A brand new examine has a quantity for a way a lot of the web is now AI-generated: 35%. That is the share of newly printed web sites categorized as AI-generated or AI-assisted by mid-2025, in accordance with analysis from Stanford College, Imperial Faculty London, and the Web Archive. The determine was primarily zero earlier than ChatGPT launched in November 2022.
“I discover the sheer velocity of the AI takeover of the net fairly staggering,” Jonáš Doležal, researcher at Imperial Faculty London and co-author of the paper, advised 404 Media. “After many years of people shaping it, a good portion of the web has turn out to be outlined by AI in simply three years.”
The examine, titled “The Impression of AI-Generated Textual content on the Web,” drew on 33 months of web site snapshots from the Web Archive’s Wayback Machine and used an AI textual content detector referred to as Pangram v3 to categorise every web page.
The confirmed harms: vibes, not details
Researchers examined six hypotheses about what AI content material does to the net. Solely two held up underneath knowledge scrutiny.
The primary: We’re turning right into a horde of dumb NPCs appearing in the identical approach… Or extra scientifically put, the net is turning into much less semantically numerous.
AI-generated websites confirmed pairwise semantic similarity scores 33% increased than human-written ones. The identical concepts maintain getting expressed in almost the identical methods.

The paper suggests the web Overton window could also be narrowing, not by means of censorship or coordinated campaigns, however as a result of language fashions optimize for outputs near their coaching distribution.
The second: The net is getting aggressively cheerful.
AI content material confirmed optimistic sentiment scores greater than 107% increased than human content material. Researchers tie this to the well-documented sycophantic tendencies of LLMs—skilled on human approval indicators, they produce textual content that feels sanitized, friction-free, and relentlessly upbeat.

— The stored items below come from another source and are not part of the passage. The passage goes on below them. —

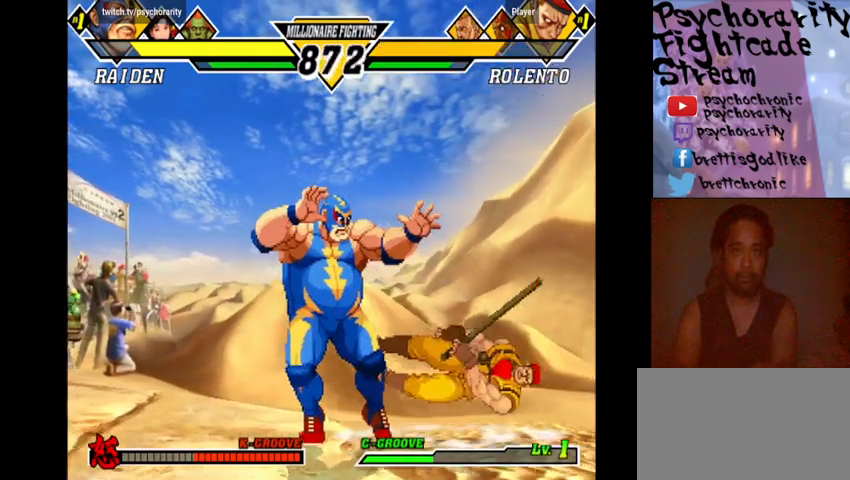
{"buttons": [], "events": []}
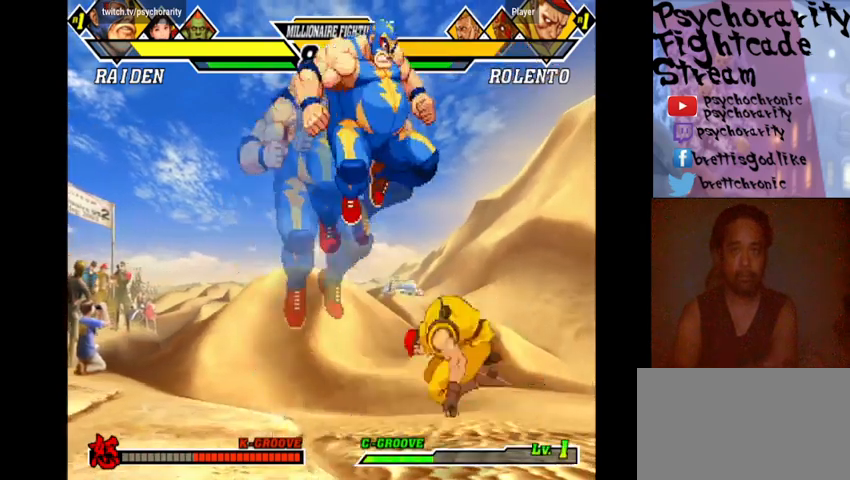
{"buttons": [], "events": [[33, "R1", "down"], [167, "R1", "up"], [233, "SQUARE", "down"], [300, "SQUARE", "up"], [367, "SQUARE", "down"], [433, "SQUARE", "up"]]}
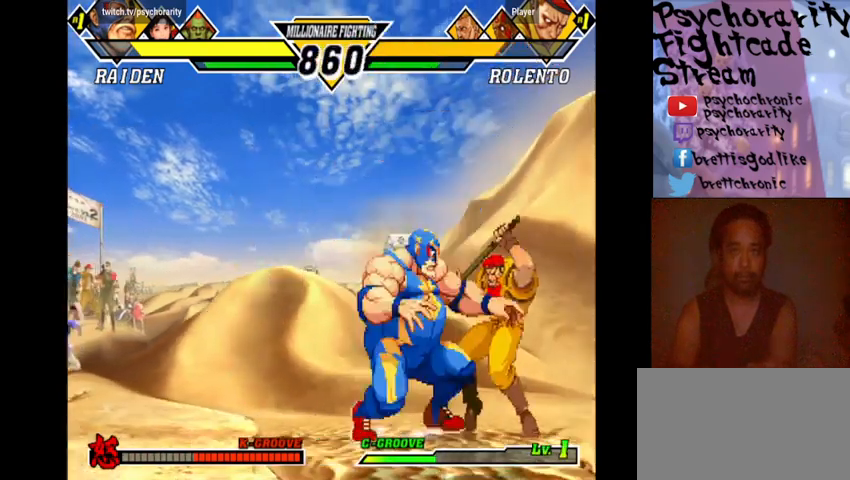
{"buttons": ["TRIANGLE"], "events": [[67, "SQUARE", "down"], [100, "SQUARE", "up"], [233, "SQUARE", "down"], [333, "SQUARE", "up"], [400, "TRIANGLE", "down"], [467, "TRIANGLE", "up"], [500, "TRIANGLE", "down"]]}
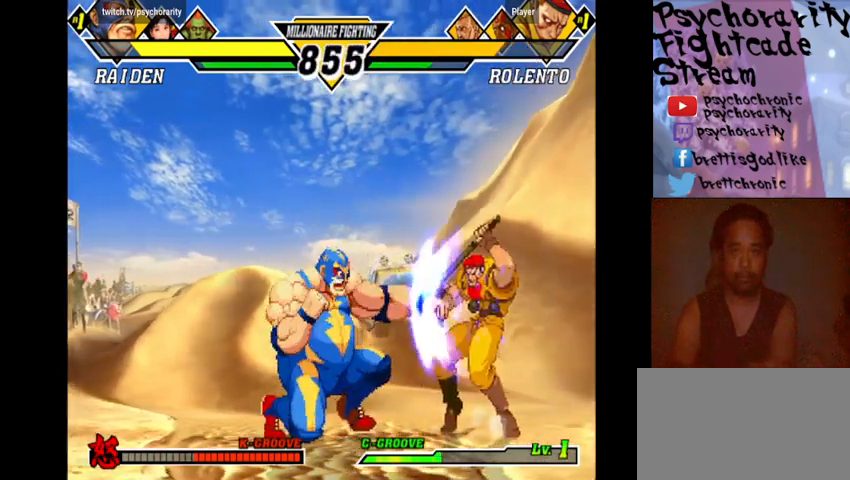
{"buttons": [], "events": [[67, "TRIANGLE", "up"], [100, "TRIANGLE", "down"], [167, "TRIANGLE", "up"], [200, "TRIANGLE", "down"], [300, "TRIANGLE", "up"], [400, "R2", "down"], [467, "R2", "up"]]}
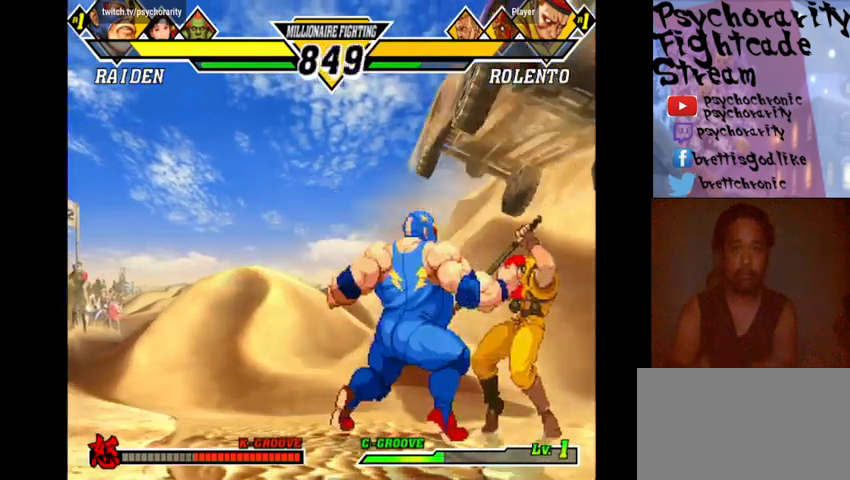
{"buttons": [], "events": [[67, "R2", "down"], [200, "R2", "up"], [233, "R2", "down"], [367, "R2", "up"]]}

An web flooded with cheerful, homogenized content material could marginalize human dissent at scale with out anybody pulling a lever.

Regardless of widespread public perception, the examine discovered no statistically important proof that AI content material is making the web much less factually correct. Researchers discovered no significant correlation between AI prevalence and factual error price.
The stylistic monoculture speculation—AI flattening particular person voices right into a generic uniform register—was the idea respondents held most strongly (83% agreed). The info did not affirm it. Character-level evaluation discovered no statistically important improve in stylistic homogeneity tied to AI prevalence.
The mannequin collapse drawback simply obtained actual
The broader stakes transcend discourse high quality. At 35% AI prevalence, the theoretical threat of mannequin collapse—the place future fashions degrade after coaching on AI-generated knowledge—shifts from educational concern to empirical actuality. Future basis fashions skilled on up to date net crawls will inevitably ingest knowledge that’s considerably AI-generated and measurably much less semantically numerous.
The staff is now working with the Web Archive to show the examine right into a steady, reside monitoring device, monitoring AI’s share of the net in actual time moderately than as a one-off snapshot.
A U.S. survey carried out alongside the examine discovered most Individuals already consider all six destructive hypotheses, together with those the info does not help. Individuals who use AI sometimes had been 12% extra more likely to consider within the harms than frequent customers. Useless Web Concept believers, meet the info: The web is not useless, however 35% of what is new might be zombie content material in a roundabout way.
Each day Debrief Publication
Begin on daily basis with the highest information tales proper now, plus authentic options, a podcast, movies and extra.